- _WHAT THE TASK REQUIRES_:
Return every line of the data below word for word, omitting the pictures.

=======

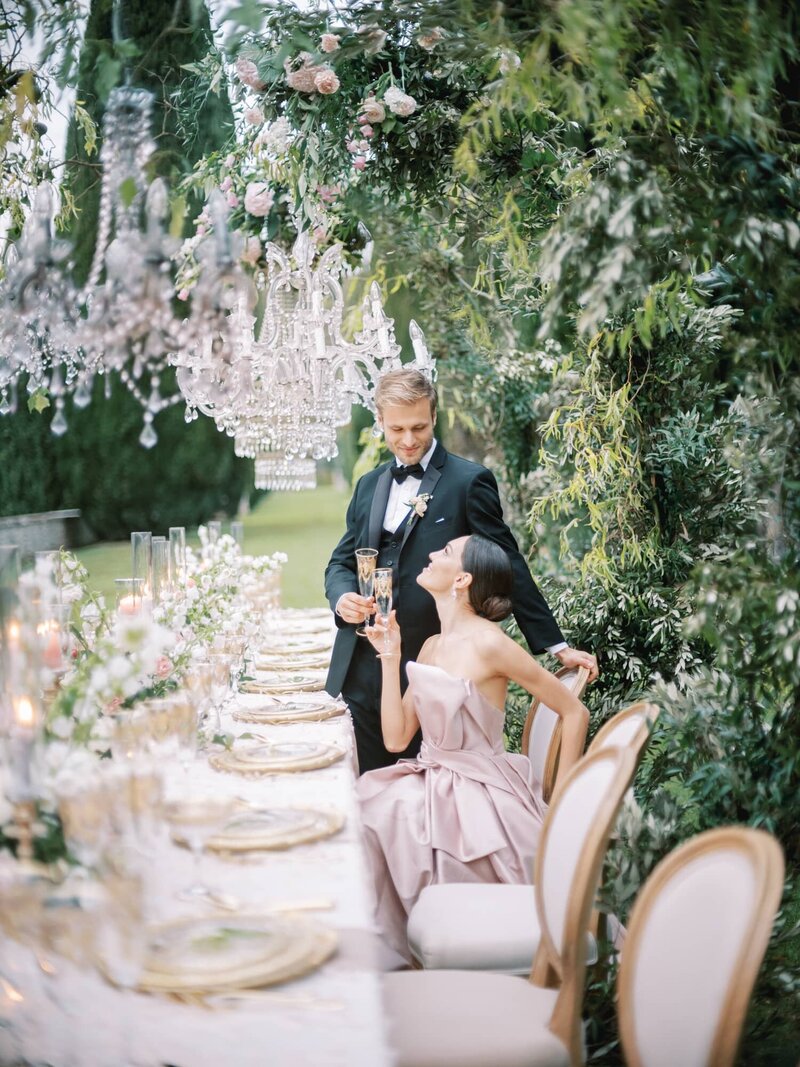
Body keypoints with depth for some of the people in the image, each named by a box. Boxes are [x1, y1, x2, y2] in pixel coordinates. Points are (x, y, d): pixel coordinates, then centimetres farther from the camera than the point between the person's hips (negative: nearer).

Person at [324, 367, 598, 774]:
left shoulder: (469, 482, -5)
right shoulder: (369, 485, 14)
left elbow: (507, 565, -4)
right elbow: (341, 561, 19)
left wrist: (556, 645, -4)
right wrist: (342, 597, -5)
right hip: (362, 671, 5)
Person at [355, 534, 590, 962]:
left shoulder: (488, 644, -14)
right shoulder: (431, 647, 9)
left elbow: (574, 712, -11)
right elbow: (396, 738, 4)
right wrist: (390, 658, 0)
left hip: (480, 796, -6)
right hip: (431, 783, 7)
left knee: (383, 823, -24)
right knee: (360, 810, -16)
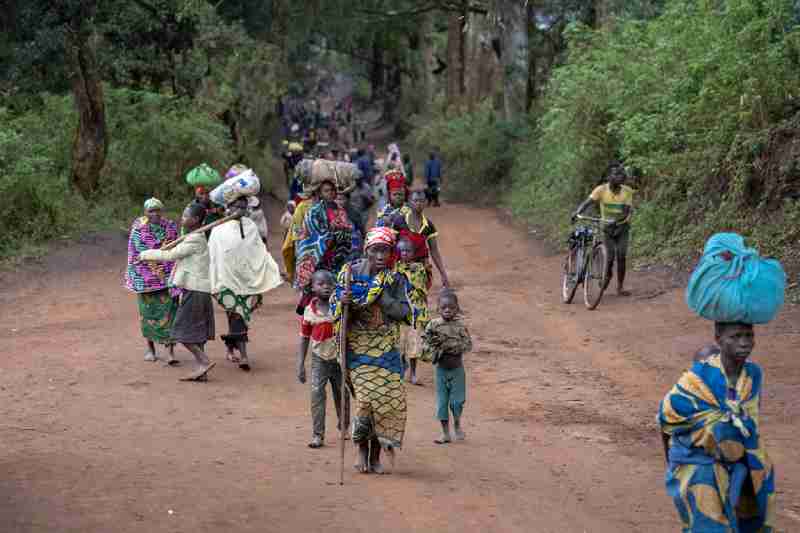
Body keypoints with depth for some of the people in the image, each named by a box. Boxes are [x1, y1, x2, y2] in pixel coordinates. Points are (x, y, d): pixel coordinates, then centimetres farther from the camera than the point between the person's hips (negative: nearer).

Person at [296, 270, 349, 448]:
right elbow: (304, 339, 3)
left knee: (341, 395, 13)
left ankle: (344, 427, 36)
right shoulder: (309, 311, -4)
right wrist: (300, 365, 0)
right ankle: (317, 435, -6)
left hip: (339, 358, 0)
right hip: (319, 359, 0)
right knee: (316, 394, -11)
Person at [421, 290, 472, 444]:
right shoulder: (433, 325, -4)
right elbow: (425, 343, -2)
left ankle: (457, 424, 29)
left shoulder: (460, 326, -6)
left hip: (457, 369, -1)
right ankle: (445, 433, 16)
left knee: (457, 400, 0)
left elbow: (468, 345, -12)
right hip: (441, 369, 1)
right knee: (442, 401, 5)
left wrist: (449, 343, -22)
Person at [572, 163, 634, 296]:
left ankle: (620, 287, 2)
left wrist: (616, 220, -37)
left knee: (621, 257, -10)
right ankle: (607, 275, 23)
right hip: (606, 227, 0)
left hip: (622, 227, 1)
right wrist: (577, 212, -41)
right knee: (610, 257, -10)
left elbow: (628, 212, -19)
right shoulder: (601, 190, -14)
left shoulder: (627, 191, -13)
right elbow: (587, 202, -21)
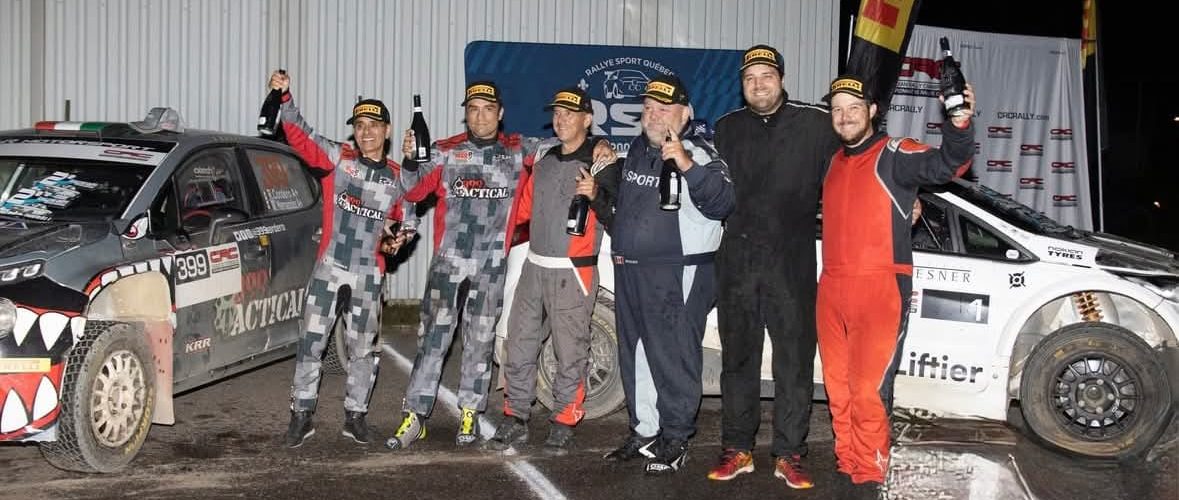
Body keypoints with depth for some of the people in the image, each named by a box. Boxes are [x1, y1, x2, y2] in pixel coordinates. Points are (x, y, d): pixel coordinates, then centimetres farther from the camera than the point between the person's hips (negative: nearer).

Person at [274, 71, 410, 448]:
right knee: (311, 342, -1)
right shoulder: (336, 158, -2)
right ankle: (302, 415, 10)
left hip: (369, 275, 2)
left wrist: (395, 240, -1)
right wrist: (285, 98, -29)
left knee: (363, 349, 10)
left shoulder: (396, 177, 6)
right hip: (329, 268, -2)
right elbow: (299, 136, -15)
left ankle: (355, 416, 23)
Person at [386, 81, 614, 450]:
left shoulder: (518, 150, 6)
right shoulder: (445, 151, 5)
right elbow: (413, 191, 0)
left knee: (481, 339, 9)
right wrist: (410, 161, -19)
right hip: (448, 259, -1)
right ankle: (414, 416, 2)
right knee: (433, 335, -2)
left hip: (492, 264, 1)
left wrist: (597, 146, -9)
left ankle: (469, 415, 19)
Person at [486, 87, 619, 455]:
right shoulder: (544, 160, 15)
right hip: (535, 268, 7)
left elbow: (617, 216, -14)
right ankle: (515, 420, 17)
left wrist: (595, 196, -30)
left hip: (573, 272, -7)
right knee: (519, 345, 8)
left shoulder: (600, 164, -6)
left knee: (570, 351, -1)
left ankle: (563, 424, 9)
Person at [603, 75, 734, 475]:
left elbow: (720, 203, -28)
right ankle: (644, 432, 29)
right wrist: (617, 243, 24)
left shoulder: (698, 154, -12)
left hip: (677, 275, -8)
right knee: (635, 356, 16)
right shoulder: (638, 149, 13)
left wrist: (688, 165, -39)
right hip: (629, 271, 9)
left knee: (673, 358, -5)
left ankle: (675, 441, 6)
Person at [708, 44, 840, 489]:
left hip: (791, 263, -3)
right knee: (737, 359, 10)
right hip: (736, 261, 3)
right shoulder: (727, 129, 12)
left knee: (795, 361, 1)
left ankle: (789, 455, 11)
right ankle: (737, 449, 20)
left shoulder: (815, 125, -1)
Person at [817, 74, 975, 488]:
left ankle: (869, 476, 4)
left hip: (879, 290, -7)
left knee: (868, 391, -8)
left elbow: (946, 164, -23)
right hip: (831, 290, 7)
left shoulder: (894, 155, -6)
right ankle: (848, 465, 24)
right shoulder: (834, 162, 16)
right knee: (837, 389, 12)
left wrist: (959, 124, -42)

=======

- _TASK OUTPUT_:
Body keypoints with depth for some of the people in the image, each named by a box. Boxes are [x1, y1, x2, y2] in pixel coordinates. Points are (x, y, d): pixel coordinates, then centimetres farther from the camera than the point between the person's hips (negative: nearer).

Person at [324, 367, 598, 774]:
left shoulder: (469, 482, -5)
right shoulder: (369, 485, 14)
left elbow: (507, 565, -4)
right elbow: (341, 561, 19)
left wrist: (556, 645, -4)
right wrist: (342, 597, -5)
right hip: (362, 671, 5)
Person at [355, 534, 590, 962]:
left shoulder: (488, 644, -14)
right shoulder: (431, 647, 9)
left elbow: (574, 712, -11)
right elbow: (396, 738, 4)
right wrist: (390, 658, 0)
left hip: (480, 796, -6)
right hip: (431, 783, 7)
left knee: (383, 823, -24)
right knee: (360, 810, -16)
Body keypoints with depth for some of the people in the image, each named by a box. Boxes are [x1, y1, x2, y2] in pixel coordinates. Points are (x, y, d): pixel coordinates, then centimetres farther from the camera than the point between the person's hips (negative: nearer).

Person at [296, 270, 349, 448]:
right elbow: (304, 339, 3)
left knee: (341, 395, 13)
left ankle: (344, 427, 36)
right shoulder: (309, 311, -4)
right wrist: (300, 365, 0)
right ankle: (317, 435, -6)
left hip: (339, 358, 0)
right hip: (319, 359, 0)
right knee: (316, 394, -11)
Person at [421, 290, 472, 444]:
right shoulder: (433, 325, -4)
right elbow: (425, 343, -2)
left ankle: (457, 424, 29)
left shoulder: (460, 326, -6)
left hip: (457, 369, -1)
right ankle: (445, 433, 16)
left knee: (457, 400, 0)
left elbow: (468, 345, -12)
right hip: (441, 369, 1)
right knee: (442, 401, 5)
left wrist: (449, 343, -22)
Person at [572, 163, 634, 296]:
left ankle: (620, 287, 2)
left wrist: (616, 220, -37)
left knee: (621, 257, -10)
right ankle: (607, 275, 23)
right hip: (606, 227, 0)
left hip: (622, 227, 1)
right wrist: (577, 212, -41)
right knee: (610, 257, -10)
left elbow: (628, 212, -19)
right shoulder: (601, 190, -14)
left shoulder: (627, 191, -13)
right elbow: (587, 202, -21)
Body keypoints with depth for some of the people in the image, each named by a box. Boxes are [x1, y1, x2, y2] in pixel coordinates. Points are (x, y, d): pixel coordinates, then centimetres farther from the camera than the point between the person's hips (negative: nearer).

Person at [274, 71, 410, 448]:
right knee: (311, 342, -1)
right shoulder: (336, 158, -2)
right ankle: (302, 415, 10)
left hip: (369, 275, 2)
left wrist: (395, 240, -1)
right wrist: (285, 98, -29)
left knee: (363, 349, 10)
left shoulder: (396, 177, 6)
right hip: (329, 268, -2)
right elbow: (299, 136, -15)
left ankle: (355, 416, 23)
Person at [386, 81, 614, 450]:
left shoulder: (518, 150, 6)
right shoulder: (445, 151, 5)
right elbow: (413, 191, 0)
left knee: (481, 339, 9)
right wrist: (410, 161, -19)
right hip: (448, 259, -1)
right ankle: (414, 416, 2)
right knee: (433, 335, -2)
left hip: (492, 264, 1)
left wrist: (597, 146, -9)
left ankle: (469, 415, 19)
Person at [486, 87, 619, 455]:
right shoulder: (544, 160, 15)
right hip: (535, 268, 7)
left elbow: (617, 216, -14)
right ankle: (515, 420, 17)
left wrist: (595, 196, -30)
left hip: (573, 272, -7)
right knee: (519, 345, 8)
left shoulder: (600, 164, -6)
left knee: (570, 351, -1)
left ankle: (563, 424, 9)
Person at [603, 75, 734, 475]:
left elbow: (720, 203, -28)
right ankle: (644, 432, 29)
right wrist: (617, 243, 24)
left shoulder: (698, 154, -12)
left hip: (677, 275, -8)
right knee: (635, 356, 16)
right shoulder: (638, 149, 13)
left wrist: (688, 165, -39)
right hip: (629, 271, 9)
left knee: (673, 358, -5)
left ankle: (675, 441, 6)
Person at [708, 44, 840, 489]:
left hip: (791, 263, -3)
right knee: (737, 359, 10)
right hip: (736, 261, 3)
right shoulder: (727, 129, 12)
left knee: (795, 361, 1)
left ankle: (789, 455, 11)
right ankle: (737, 449, 20)
left shoulder: (815, 125, -1)
Person at [817, 74, 975, 488]:
left ankle: (869, 476, 4)
left hip: (879, 290, -7)
left knee: (868, 391, -8)
left elbow: (946, 164, -23)
right hip: (831, 290, 7)
left shoulder: (894, 155, -6)
right ankle: (848, 465, 24)
right shoulder: (834, 162, 16)
right knee: (837, 389, 12)
left wrist: (959, 124, -42)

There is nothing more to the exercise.